Woody Wood Duck, Prince of the Pond at 59th Street in Central Park, is my favorite wild animal to watch. I try to see him as often as I can, and I make up stories about him. I stand on the shore and call out, "Woody! Woody! Woody!" in almost a song, and Woody will swim over to me, occasionally requesting peanuts and sunflower seeds.
I tell people that Woody thinks he is a mallard because he swims around with a mallard pair and chases male mallards away from the female. I tell them that the female likes Woody because he keeps her from getting attacked by mallards other than her mate. And when her mate copulates with her, Woody bites his tail feathers.
When young male mallards come to the Pond, Uncle Woody teaches them about peanuts and standing up against the mallards and behaving like a Woody Wood Duck rather than just a "normal" wood duck. I call these young male wood duck students "Junior" or "Not Woody." J3 (Junior, power of 3) is a young wood duck that Woody has trained recently.
Much as it is fun to make up stories about what Woody does and thinks, every now and then Woody behaves like a male duck. This happened on April 4, when Woody was seen force copulating with a female mallard, a sight that was a little disturbing to watch. I recorded the behavior, trying to refrain from judgment, and then tried to present it as a naturalist's observation.

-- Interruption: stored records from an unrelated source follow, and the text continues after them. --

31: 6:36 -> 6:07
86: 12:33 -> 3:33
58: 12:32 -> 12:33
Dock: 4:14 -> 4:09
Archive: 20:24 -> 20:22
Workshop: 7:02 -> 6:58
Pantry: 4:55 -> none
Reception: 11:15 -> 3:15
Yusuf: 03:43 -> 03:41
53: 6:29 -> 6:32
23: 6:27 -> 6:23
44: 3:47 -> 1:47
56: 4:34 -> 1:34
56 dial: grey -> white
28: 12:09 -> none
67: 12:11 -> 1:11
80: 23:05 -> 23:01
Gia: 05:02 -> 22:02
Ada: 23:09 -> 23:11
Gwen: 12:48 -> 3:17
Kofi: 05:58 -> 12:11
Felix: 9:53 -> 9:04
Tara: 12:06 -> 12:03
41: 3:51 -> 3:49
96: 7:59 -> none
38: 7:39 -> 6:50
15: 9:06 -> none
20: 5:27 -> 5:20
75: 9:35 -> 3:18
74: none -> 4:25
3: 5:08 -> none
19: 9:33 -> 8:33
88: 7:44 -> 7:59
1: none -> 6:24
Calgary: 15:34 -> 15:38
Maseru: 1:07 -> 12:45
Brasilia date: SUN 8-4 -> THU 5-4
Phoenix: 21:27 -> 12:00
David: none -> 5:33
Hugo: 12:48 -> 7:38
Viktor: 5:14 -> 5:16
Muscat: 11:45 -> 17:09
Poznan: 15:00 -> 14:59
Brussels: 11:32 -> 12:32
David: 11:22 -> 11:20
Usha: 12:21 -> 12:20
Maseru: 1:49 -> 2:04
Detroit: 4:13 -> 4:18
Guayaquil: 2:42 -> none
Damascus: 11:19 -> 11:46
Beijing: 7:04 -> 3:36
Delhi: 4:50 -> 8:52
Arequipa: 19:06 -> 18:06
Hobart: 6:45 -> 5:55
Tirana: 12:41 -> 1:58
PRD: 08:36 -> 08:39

Watching male mallards gang attack a female mallard is disturbing, because it is brutal and primal. As I female, I found it evoked my fear of rape. This kind of behavior is common in the world of waterfowl, and has been labeled as "rape" by some naturalist sources. But that is anthropomorphizing behavior that apparently has evolved to continue the different duck species. Waterfowl, especially mallards and wood ducks, tend to hybridize more than any other bird species, although many of the hybrid offspring are infertile.
I have watched five mallards almost drown a female mallard. To watch a duck I thought I understood participate in this behavior reminded me that Woody is indeed a wild animal and will behave as wild animals do.
I decided to accept Woody for the wood duck that he is. I have continued to visit him at the Pond, although I couldn't find him last night when I looked. He has left the Pond in the past, only to return in June to molt. If he has gone, I wish him safe travels and hope that he returns soon.